Given data: Begin
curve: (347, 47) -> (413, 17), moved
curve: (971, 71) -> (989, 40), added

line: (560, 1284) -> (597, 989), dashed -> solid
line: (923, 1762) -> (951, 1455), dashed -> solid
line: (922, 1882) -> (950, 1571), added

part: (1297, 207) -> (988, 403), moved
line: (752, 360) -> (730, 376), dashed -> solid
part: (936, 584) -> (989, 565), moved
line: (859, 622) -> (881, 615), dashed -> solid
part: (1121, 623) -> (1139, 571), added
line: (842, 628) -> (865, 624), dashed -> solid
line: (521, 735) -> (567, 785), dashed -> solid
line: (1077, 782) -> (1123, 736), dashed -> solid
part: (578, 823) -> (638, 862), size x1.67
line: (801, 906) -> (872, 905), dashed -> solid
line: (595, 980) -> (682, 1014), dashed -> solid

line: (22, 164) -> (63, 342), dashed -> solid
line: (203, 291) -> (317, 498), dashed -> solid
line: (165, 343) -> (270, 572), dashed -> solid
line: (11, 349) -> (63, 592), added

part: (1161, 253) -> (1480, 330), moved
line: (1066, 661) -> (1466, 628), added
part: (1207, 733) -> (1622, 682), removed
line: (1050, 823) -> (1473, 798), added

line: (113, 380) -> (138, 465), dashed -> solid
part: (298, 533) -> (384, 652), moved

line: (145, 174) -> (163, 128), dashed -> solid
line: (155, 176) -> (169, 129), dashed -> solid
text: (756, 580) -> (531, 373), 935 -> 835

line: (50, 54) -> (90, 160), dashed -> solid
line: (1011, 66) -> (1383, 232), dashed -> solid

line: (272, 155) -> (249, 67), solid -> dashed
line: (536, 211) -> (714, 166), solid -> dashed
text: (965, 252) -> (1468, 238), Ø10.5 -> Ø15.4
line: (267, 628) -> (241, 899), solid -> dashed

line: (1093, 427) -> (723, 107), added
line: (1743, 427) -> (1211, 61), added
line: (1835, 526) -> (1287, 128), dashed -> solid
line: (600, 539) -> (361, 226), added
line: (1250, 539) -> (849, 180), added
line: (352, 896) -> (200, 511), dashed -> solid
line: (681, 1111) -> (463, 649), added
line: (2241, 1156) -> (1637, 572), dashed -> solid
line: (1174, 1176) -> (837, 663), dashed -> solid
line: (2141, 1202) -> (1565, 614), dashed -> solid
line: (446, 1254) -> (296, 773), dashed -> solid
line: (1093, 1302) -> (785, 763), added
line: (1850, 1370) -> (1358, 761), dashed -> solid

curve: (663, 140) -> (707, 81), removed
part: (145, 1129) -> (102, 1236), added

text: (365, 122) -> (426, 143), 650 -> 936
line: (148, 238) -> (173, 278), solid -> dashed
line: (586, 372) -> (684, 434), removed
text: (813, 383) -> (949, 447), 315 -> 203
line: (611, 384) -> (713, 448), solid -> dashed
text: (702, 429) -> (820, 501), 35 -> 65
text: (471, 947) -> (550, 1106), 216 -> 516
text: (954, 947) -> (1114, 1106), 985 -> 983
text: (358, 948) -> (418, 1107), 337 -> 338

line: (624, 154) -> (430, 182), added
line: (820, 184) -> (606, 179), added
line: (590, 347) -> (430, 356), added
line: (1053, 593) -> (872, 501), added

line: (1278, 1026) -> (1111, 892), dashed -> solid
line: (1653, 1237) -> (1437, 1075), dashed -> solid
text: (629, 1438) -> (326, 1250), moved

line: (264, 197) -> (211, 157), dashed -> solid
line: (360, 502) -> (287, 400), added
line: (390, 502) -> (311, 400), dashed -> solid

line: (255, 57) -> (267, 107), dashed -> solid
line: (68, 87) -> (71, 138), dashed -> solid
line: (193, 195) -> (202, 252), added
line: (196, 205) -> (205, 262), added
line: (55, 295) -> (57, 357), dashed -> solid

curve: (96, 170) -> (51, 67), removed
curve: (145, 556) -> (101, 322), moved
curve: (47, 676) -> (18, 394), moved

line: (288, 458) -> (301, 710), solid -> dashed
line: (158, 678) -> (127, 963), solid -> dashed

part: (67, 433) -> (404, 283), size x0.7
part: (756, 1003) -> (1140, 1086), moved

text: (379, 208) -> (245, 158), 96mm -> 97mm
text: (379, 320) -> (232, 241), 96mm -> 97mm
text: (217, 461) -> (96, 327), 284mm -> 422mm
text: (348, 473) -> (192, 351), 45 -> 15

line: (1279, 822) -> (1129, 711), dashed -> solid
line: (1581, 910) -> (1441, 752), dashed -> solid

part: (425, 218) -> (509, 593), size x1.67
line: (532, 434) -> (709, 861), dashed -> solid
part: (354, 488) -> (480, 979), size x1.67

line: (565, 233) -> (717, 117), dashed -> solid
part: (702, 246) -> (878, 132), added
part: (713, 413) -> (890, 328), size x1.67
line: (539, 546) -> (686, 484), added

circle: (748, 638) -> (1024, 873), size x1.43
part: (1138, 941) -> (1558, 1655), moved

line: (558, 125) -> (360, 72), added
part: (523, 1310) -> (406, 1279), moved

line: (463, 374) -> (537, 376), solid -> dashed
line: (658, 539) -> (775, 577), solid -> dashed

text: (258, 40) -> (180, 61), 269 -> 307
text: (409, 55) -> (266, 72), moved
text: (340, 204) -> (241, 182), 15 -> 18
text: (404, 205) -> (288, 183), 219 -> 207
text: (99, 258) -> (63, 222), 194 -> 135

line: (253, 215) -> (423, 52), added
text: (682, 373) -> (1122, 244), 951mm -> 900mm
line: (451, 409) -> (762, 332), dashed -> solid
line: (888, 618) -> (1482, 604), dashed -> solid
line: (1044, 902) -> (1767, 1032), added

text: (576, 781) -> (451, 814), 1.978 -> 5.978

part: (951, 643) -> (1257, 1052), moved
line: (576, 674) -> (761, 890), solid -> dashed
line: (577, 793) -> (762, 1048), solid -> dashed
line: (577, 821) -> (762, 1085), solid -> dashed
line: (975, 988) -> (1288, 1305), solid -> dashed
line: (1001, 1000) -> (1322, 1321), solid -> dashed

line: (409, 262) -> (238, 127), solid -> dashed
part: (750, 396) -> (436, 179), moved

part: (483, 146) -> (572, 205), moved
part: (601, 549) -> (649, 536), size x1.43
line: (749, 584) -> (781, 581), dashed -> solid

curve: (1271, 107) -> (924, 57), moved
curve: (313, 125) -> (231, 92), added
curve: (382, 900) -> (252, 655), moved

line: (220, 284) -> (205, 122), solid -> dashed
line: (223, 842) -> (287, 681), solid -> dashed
Given data: End
* **Exercise directions**: Every line holding the string "removed" should be copied here, so please find those lines in the data.

* **Solution to this exercise**:
part: (1207, 733) -> (1622, 682), removed
curve: (663, 140) -> (707, 81), removed
line: (586, 372) -> (684, 434), removed
curve: (96, 170) -> (51, 67), removed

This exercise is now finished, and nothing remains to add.